Scoring Rubric (per question, per AI provider)

Dimension 0 (Miss) 1 (Partial) 2 (Full)
Correctness Factually wrong or outdated Mostly correct with minor errors Accurate per current Snowflake docs
Completeness Missing key steps or concepts Covers basics, misses important details Covers all key points from the doc
Recency Uses deprecated syntax or old features Mix of current and outdated info Uses current syntax and feature names
Citation No mention of Snowflake docs or resources Vague reference to Snowflake Links or directs to specific Snowflake docs
Recommendation Recommends competitor without mentioning Snowflake Neutral, no clear recommendation Recommends Snowflake approach when appropriate

Max score per question: 10 (5 dimensions x 2 points) Max score per provider: 500 (50 questions x 10 points)


How to Use This Bank

  1. Baseline run: Send each question to ChatGPT, Claude, Cursor, and Copilot.
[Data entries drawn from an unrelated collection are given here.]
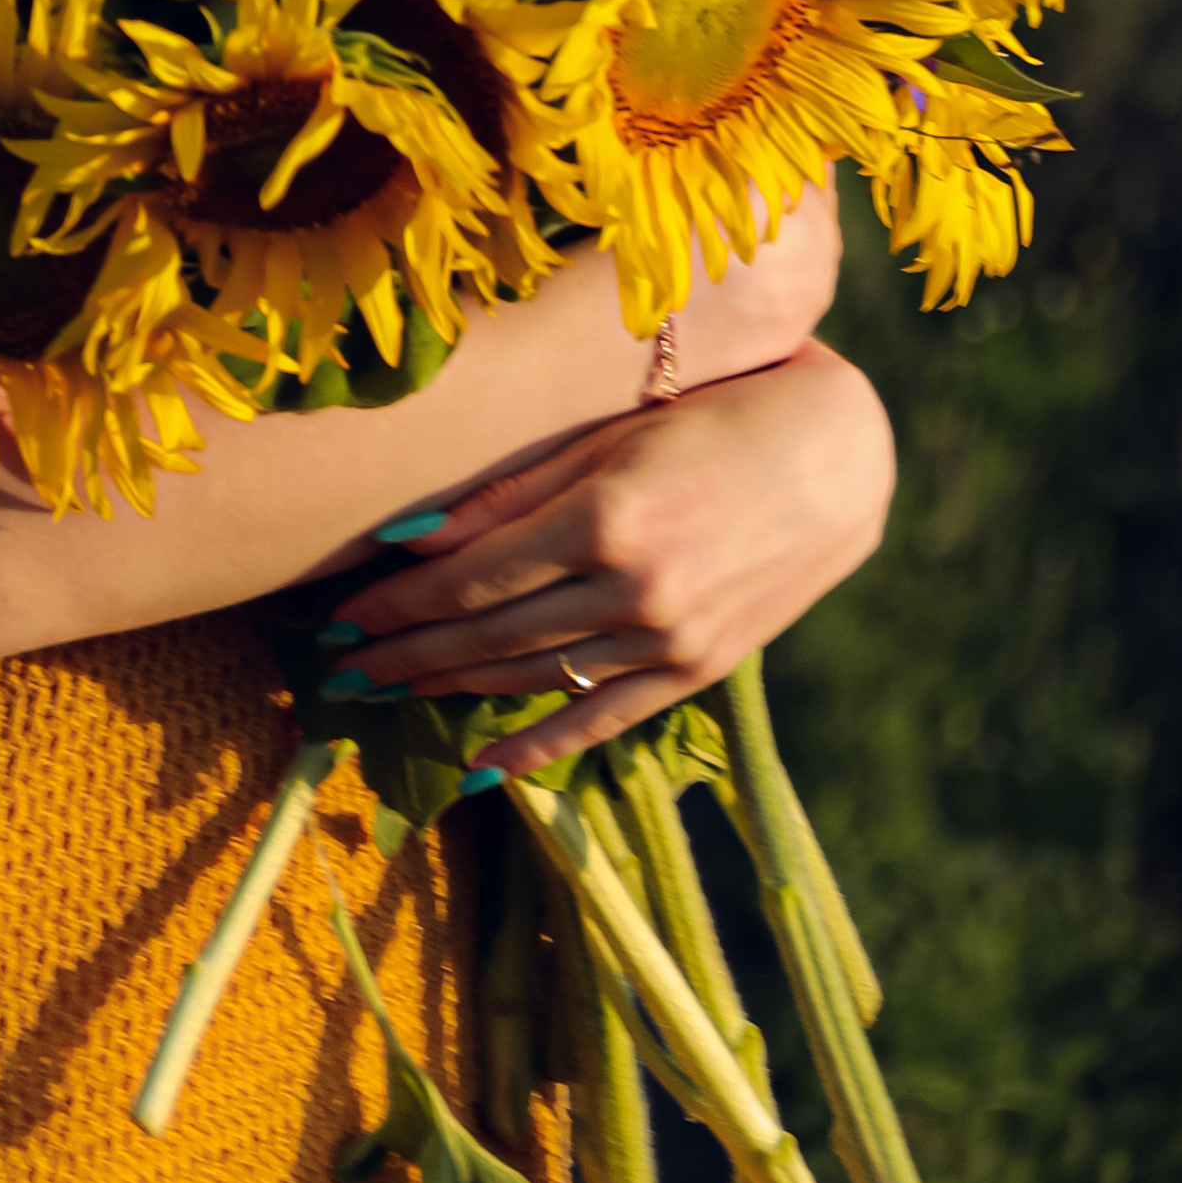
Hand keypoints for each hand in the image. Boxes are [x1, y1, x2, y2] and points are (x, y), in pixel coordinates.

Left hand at [327, 341, 892, 775]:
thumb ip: (512, 491)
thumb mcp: (611, 434)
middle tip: (340, 667)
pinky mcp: (700, 668)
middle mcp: (634, 589)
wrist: (841, 455)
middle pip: (488, 633)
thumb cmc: (716, 414)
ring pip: (533, 676)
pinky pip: (603, 719)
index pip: (469, 579)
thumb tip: (412, 538)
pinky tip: (483, 768)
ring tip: (389, 691)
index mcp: (605, 517)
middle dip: (404, 652)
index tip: (340, 615)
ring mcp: (670, 639)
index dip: (396, 604)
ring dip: (451, 688)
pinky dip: (539, 746)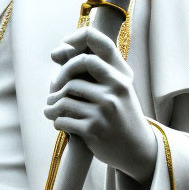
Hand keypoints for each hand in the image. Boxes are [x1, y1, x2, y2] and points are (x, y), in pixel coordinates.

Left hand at [44, 26, 156, 184]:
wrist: (137, 148)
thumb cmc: (120, 113)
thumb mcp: (115, 89)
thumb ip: (91, 72)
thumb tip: (55, 52)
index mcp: (120, 77)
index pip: (96, 50)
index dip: (77, 41)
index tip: (62, 46)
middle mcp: (114, 91)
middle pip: (72, 77)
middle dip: (57, 83)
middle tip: (52, 92)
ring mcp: (104, 110)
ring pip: (63, 100)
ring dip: (52, 106)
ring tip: (51, 109)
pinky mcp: (94, 129)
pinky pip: (62, 120)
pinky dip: (57, 122)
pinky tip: (60, 123)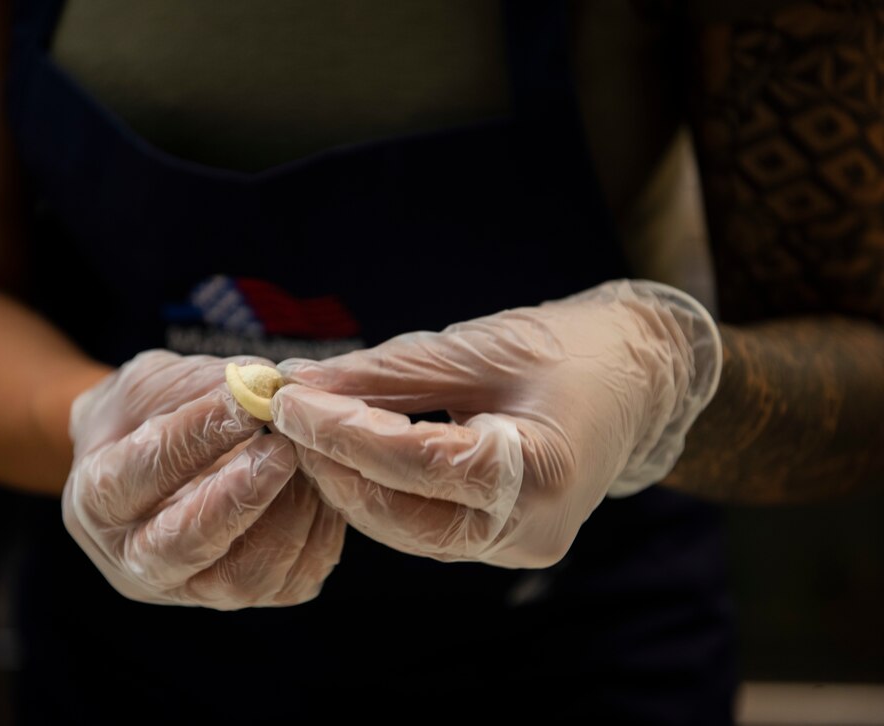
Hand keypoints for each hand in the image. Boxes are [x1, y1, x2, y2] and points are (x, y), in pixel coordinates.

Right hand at [63, 350, 344, 608]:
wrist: (145, 461)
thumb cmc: (145, 415)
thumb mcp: (151, 383)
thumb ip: (195, 383)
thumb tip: (261, 381)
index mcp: (96, 501)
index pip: (141, 473)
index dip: (195, 435)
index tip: (245, 399)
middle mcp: (133, 559)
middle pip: (184, 545)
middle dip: (238, 496)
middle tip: (282, 448)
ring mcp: (186, 588)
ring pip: (241, 579)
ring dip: (286, 517)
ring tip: (307, 462)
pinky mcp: (237, 597)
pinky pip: (286, 584)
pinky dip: (314, 538)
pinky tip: (322, 489)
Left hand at [271, 280, 720, 567]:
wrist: (636, 376)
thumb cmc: (566, 347)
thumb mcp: (474, 347)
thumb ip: (384, 373)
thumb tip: (299, 384)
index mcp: (541, 469)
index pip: (417, 463)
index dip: (342, 433)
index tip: (287, 401)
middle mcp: (530, 527)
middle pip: (402, 513)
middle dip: (334, 465)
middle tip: (286, 415)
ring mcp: (517, 546)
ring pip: (405, 528)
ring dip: (349, 482)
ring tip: (308, 429)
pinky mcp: (502, 543)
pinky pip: (423, 525)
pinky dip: (380, 490)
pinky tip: (349, 451)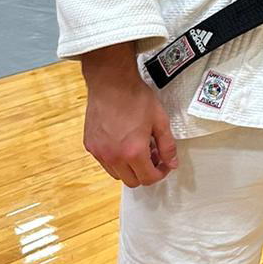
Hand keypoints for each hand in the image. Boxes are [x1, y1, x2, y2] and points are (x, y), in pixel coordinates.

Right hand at [81, 42, 177, 185]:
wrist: (111, 82)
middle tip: (153, 156)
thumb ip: (168, 146)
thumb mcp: (160, 121)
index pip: (148, 178)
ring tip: (138, 149)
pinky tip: (123, 143)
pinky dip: (116, 160)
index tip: (164, 164)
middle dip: (146, 172)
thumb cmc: (136, 97)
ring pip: (117, 174)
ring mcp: (99, 152)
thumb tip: (172, 163)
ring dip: (130, 168)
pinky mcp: (90, 145)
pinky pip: (105, 162)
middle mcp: (114, 156)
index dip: (160, 174)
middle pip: (132, 181)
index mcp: (133, 151)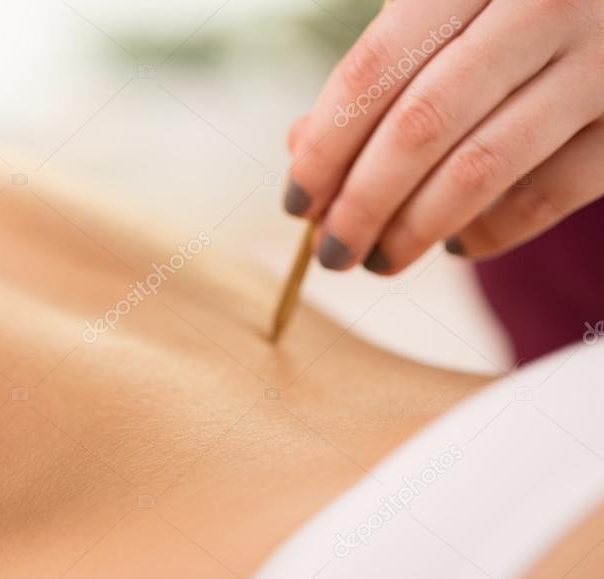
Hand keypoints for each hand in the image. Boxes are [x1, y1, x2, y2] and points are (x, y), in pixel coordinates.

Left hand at [284, 0, 603, 272]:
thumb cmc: (514, 9)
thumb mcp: (445, 11)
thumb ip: (378, 72)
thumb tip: (300, 149)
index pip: (373, 70)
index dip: (325, 147)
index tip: (296, 204)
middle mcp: (541, 3)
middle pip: (420, 126)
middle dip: (361, 204)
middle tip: (331, 252)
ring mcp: (600, 62)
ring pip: (479, 169)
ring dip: (414, 231)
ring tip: (379, 260)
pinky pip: (546, 196)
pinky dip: (490, 233)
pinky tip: (455, 246)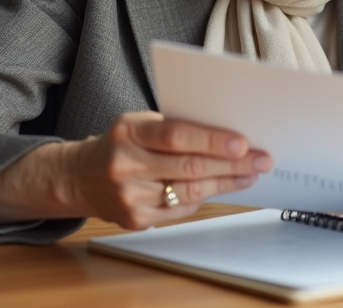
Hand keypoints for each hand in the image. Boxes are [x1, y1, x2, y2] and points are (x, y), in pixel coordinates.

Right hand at [0, 111, 271, 228]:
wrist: (80, 176)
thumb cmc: (121, 143)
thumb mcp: (138, 123)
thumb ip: (174, 126)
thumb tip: (225, 132)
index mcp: (129, 131)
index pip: (177, 135)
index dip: (212, 139)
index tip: (243, 142)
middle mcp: (126, 164)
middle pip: (189, 166)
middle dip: (232, 163)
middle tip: (261, 158)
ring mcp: (129, 195)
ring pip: (189, 191)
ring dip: (226, 182)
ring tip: (251, 173)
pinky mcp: (134, 219)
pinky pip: (179, 209)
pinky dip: (206, 198)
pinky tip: (226, 188)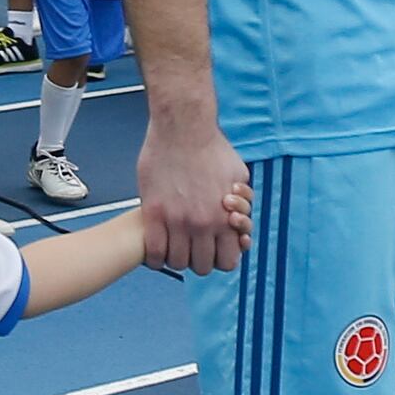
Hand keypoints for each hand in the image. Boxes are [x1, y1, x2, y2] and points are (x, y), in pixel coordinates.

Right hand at [137, 100, 248, 273]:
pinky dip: (155, 256)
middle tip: (191, 247)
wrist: (184, 127)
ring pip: (176, 262)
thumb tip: (238, 217)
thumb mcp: (239, 176)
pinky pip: (153, 252)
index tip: (212, 249)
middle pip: (201, 267)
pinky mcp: (152, 212)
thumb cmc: (211, 148)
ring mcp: (176, 220)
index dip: (219, 258)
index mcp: (226, 218)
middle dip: (198, 259)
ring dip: (175, 257)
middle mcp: (203, 224)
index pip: (227, 262)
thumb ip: (241, 202)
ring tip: (172, 244)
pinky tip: (155, 246)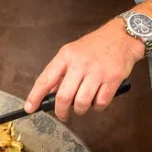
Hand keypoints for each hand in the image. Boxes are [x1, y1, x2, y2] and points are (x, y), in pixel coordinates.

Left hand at [24, 20, 142, 119]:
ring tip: (81, 107)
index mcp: (66, 56)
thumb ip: (61, 72)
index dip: (35, 96)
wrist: (122, 36)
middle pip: (63, 96)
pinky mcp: (113, 79)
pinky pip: (101, 102)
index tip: (29, 108)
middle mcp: (80, 64)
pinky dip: (97, 108)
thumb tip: (49, 93)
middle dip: (60, 111)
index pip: (45, 79)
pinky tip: (96, 102)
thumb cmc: (95, 46)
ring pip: (81, 102)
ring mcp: (97, 72)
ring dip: (80, 110)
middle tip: (62, 115)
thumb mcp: (72, 52)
Record raw responses.
  2. Score: Apply the rubric above. Human scoring for v0, LLM-as-judge for v1.
  3. Track: Record scores in a Snowflake table for trend analysis over time.
  4. Prioritize: Questions where all providers score low indicate content gaps to fill.
  5. Repeat: Monthly cadence to measure whether docs and content improvements move the needle.